3. I do not agree with this statement "Exact solutions and close-form-expressions are from somewhat outdated math" . The advantage of an exact solution at least in the fact that from it is easy to get  an approximate solution with any precision, but not vice versa.

@toandhsp  I was looking for it of right triangles with legs   x+3  and  y+3  and the hypotenuse  x+y . Radius of the inscribed circle is  3  for any such triangle.

isolve((x+3)^2+(y+3)^2=(x+y)^2):
op(select(s->rhs(s[1])>0 and rhs(s[2])>0,[%]));

{x = 4, y = 21}, {x = 5, y = 12}, {x = 6, y = 9}, {x = 9, y = 6}, {x = 12, y = 5}, {x = 21, y = 4}

@toandhsp   [[4,-2], [4,7], [-8,-2]]

see  http://www.mapleprimes.com/posts/200122-The-Largest-Incircle-And-The-Smallest-Covering-Circle-

@Markiyan Hirnyk  Nice and simple solution. Now I am preparing two procedures in which  both problems will be solved exactly (symbolically). For example, the exact answer to this example is

[[57/22, 43/22], 1/242*1625^(1/2)*242^(1/2)];
evalf[15](%);

@sainimu78  Syntax error! Under the symbol  ∑  the command  add  should not be used.

@isbah It is impossible to obtain solution explicitly in the form of formulas. The reason is that the solutions are the roots of the polynomial of high degree  RootOf(...) . It is well known that if the degree of a polynomial more than 4, then the roots are not expressed as a function of its coefficients. But the procedure

f:=a->fsolve({0.5704+0.5211*exp(-0.6569*x)-0.03849*y=a, 0.561+0.5284*exp(-0.6479*x)-0.03929*y=a}):

can be used also successfully as  explicit formulas, for examples, to find the values ​​at certain points, build plots, etc.

@Carl Love  In initial task, we don't need use these commands, because they slow down the program and we can do the work without them.

Example:

A:=[1,4,8]: B:=[8,9,12]:
type(sqrt(A[1]^2+A[2]^2+A[3]^2), posint);
type(sqrt(B[1]^2+B[2]^2+B[3]^2), posint);
type(sqrt((A[1]-B[1])^2+(A[2]-B[2])^2+(A[3]-B[3])^2), posint);

                                               true

                                               true

                                               false

The main disadvantages of the source code - it is slow and duplicates occurs.

It is too difficult and it is not well suited for this forum.
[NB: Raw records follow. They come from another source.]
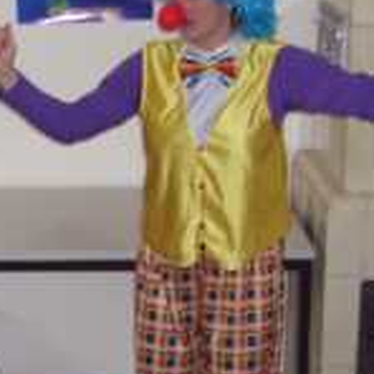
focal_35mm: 133
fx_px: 1626
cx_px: -25
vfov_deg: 13.1
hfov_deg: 12.9
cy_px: 293
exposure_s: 1/60
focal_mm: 6
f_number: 2.7
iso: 125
Look at the links found by Google

https://www.google.ru/#newwindow=1&q=Maximum+area+rectangle+inscribed+in+a+convex+polygon

@Markiyan Hirnyk  Of course my reasoning is incorrect. Thank you for this error message.

@Markiyan Hirnyk  I meant that, for example, both numbers  F1(x0, y0, z0))  and  F1(x5, y5, z5)  are positive or both ones are negative numbers. In both cases should be  F1(x0, y0, z0))*F1(x5, y5, z5)>0 . Function  sign  we have not use.

Unfortunately, Maple does not solve even the simplest equations containing the function  floor :

solve(floor(x) = 1, x);

                RootOf(floor(_Z)-1)

@Markiyan Hirnyk  If you remove the empty line   [``,``,``,``,``]  then there are no problems.